" Universal Multiple 8-Bit Encoded Character Set ( UCS ) "ie. the international standard ISO/IEC10646.1-1993, is used for the written form of all kinds of languages in the world and used for the representation, transmission, exchange, processing, storage, input and display.
1. Overall framework of UCS
The overall framework of UCS encoded character set is a 4D encoding space, it contains 00~7F totaled 128 3D groups, each 3D group contains 00~FF totaled 256 2D plane, each 2D plane contains 00~FF totaled 256 1D row, each row totaled 256 character bits (00~FF), each character bit is represented by binary number with one byte. Therefore each character will use 4 binary number encoding in UCS, so as to determine the group, plane, row and character bit of each character in the encoding space. The above four 8-bit binary number encoded form are called four eight bit canonical form of UCS, written as UCS-4.
2. Basic multilingual plane
In the UCS encoding space, 00 plane of 00 group is called basic multilingual plane. It contains letters, syllables and characters as well as all kinds of symbols and numbers that usually used in ideogram.
The group encoding of basic multilingual plane is 00H. UCS stipulates that it can be omitted when the group of canonical form and the plane encoding is 00H, therefore, the characters arranged on the basic multilingual plane can be represented by binary number with two bytes, forming double 8-bit encoded character set, written as UCS-2.
The basic multilingual plane is divided into four zones, ie. A, I, O and R zone.
Zone A: code positions from 0000 ~ 4DFF totaled 19903 character bits. This zone is used for the encoding of letters, syllable as well as all kinds of symbols, in which, 0000 ~ 001F and 007E ~ 009F will be retained for character control.

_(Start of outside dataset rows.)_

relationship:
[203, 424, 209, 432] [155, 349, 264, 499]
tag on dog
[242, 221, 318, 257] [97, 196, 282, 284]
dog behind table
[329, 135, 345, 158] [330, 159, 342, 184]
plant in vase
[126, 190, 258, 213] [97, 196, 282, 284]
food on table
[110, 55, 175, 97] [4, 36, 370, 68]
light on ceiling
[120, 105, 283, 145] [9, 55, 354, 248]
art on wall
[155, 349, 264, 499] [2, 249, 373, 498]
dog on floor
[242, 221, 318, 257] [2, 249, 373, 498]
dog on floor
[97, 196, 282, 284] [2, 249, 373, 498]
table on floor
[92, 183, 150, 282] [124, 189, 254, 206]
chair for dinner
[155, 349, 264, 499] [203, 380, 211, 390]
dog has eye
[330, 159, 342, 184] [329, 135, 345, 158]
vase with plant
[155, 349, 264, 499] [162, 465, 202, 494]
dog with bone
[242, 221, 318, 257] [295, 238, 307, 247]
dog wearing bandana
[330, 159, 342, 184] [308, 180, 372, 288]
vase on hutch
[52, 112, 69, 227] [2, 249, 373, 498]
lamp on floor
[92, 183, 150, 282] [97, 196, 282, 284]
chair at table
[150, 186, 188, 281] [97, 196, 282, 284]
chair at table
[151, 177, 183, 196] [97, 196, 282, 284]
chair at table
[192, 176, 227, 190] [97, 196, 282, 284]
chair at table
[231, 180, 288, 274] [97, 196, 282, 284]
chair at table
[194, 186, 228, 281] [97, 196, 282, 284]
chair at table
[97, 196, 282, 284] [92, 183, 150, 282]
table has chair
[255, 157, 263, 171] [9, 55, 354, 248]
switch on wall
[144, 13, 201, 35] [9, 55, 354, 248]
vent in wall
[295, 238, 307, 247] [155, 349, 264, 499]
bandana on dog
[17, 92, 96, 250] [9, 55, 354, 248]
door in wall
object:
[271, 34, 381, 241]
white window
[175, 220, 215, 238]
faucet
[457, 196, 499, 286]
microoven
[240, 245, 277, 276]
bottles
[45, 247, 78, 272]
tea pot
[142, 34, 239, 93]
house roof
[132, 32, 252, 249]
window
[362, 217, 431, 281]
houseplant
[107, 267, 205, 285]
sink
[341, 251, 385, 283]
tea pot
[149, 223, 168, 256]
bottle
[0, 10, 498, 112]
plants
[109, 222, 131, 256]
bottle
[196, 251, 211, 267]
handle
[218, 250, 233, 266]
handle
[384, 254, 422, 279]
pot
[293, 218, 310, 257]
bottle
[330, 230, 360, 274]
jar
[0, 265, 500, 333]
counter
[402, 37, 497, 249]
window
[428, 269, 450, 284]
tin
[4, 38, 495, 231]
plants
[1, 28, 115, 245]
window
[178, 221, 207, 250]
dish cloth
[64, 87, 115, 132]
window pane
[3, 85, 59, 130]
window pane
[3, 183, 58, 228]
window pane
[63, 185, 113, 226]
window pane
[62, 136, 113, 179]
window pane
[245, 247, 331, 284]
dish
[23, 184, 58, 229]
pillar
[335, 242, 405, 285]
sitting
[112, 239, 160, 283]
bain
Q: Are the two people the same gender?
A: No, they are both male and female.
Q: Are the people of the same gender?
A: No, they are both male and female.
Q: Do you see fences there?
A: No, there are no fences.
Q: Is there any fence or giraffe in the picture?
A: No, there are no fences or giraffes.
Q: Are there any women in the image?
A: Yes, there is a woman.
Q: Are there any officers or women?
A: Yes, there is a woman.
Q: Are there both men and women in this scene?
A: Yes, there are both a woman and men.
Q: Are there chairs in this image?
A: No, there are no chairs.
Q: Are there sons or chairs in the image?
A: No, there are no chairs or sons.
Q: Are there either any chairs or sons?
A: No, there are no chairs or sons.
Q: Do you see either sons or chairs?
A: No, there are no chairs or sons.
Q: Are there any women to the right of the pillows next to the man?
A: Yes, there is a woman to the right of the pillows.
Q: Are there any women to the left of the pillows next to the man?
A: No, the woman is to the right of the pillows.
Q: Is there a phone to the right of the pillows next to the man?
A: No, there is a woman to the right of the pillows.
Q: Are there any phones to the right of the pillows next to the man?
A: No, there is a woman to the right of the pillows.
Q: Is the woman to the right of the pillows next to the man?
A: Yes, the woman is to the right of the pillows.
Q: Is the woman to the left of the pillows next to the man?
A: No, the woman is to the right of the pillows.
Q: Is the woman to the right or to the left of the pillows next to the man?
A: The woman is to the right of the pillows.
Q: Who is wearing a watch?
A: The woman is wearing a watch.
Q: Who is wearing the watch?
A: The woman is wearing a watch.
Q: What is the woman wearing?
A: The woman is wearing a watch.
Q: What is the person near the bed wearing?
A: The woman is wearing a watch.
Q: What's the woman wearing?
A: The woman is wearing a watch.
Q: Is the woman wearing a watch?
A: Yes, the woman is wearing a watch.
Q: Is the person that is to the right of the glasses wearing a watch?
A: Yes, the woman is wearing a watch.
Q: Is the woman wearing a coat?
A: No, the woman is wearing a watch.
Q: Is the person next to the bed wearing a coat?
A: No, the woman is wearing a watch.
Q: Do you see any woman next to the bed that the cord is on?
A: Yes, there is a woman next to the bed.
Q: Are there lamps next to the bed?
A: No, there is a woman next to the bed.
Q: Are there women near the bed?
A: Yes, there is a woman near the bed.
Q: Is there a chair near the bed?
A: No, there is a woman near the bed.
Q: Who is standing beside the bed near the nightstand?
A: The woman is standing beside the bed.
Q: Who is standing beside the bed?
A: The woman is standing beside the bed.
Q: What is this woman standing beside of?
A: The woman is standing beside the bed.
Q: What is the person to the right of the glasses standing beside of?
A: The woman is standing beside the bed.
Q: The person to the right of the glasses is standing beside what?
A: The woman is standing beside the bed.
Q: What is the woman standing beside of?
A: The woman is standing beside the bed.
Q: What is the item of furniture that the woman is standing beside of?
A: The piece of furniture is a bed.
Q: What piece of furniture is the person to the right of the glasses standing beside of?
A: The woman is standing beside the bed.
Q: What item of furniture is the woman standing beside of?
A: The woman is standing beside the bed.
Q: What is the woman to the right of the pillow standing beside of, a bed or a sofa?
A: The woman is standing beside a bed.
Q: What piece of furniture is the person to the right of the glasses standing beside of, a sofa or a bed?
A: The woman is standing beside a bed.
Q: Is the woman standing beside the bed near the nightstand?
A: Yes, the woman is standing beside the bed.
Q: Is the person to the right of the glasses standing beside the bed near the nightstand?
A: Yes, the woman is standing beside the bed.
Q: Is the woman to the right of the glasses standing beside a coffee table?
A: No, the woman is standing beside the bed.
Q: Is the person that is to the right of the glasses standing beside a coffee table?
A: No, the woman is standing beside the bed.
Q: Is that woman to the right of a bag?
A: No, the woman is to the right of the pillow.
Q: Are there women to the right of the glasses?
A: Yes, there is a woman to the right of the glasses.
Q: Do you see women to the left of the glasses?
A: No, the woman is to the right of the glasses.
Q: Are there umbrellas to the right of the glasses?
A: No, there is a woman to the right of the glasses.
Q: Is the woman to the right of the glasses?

Zone I: code positions from 4E00 ~ 9FFF totaled 20992 character bits. This zone is used for the unified ideogram of Chinese, Japanese and Korean(CJK), that is, the character encoding of Chinese characters from China, Japan and Korea.
Zone O: code positions from A000 ~ DFFF totaled 16384 character bits. This zone is unused at present, it will be kept for future standardization.
Zone R: code positions from E000 ~ FFFD totaled 8190 character bits. This zone is a usage-restriction zone, used for special character, distortion display form and the encoding of compatible characters.
3. The encoding of CJK unified Chinese character
The Chinese characters of unified encoding in zone I totaled 20902, according to the radicals-strokes ordering. In which, Chinese characters used by China totaled 17000, the source character set is simplified character of GB base set, the first, third and fifth assisted set traditional character, the universal character table of contemporary Chinese, the character set of post and communications, CNS11643 " Universal Chinese Character Standard Exchange Code " in Taiwan region, furthermore, 58 characters used by Hong Kong and 92 "吏读" used by Korean nationality in Yanbian Region are also included. Chinese characters used by Japan and Chinese source character set used by Korea in CJK unified Chinese character encoding character set are related standards for Japan and Korea separately.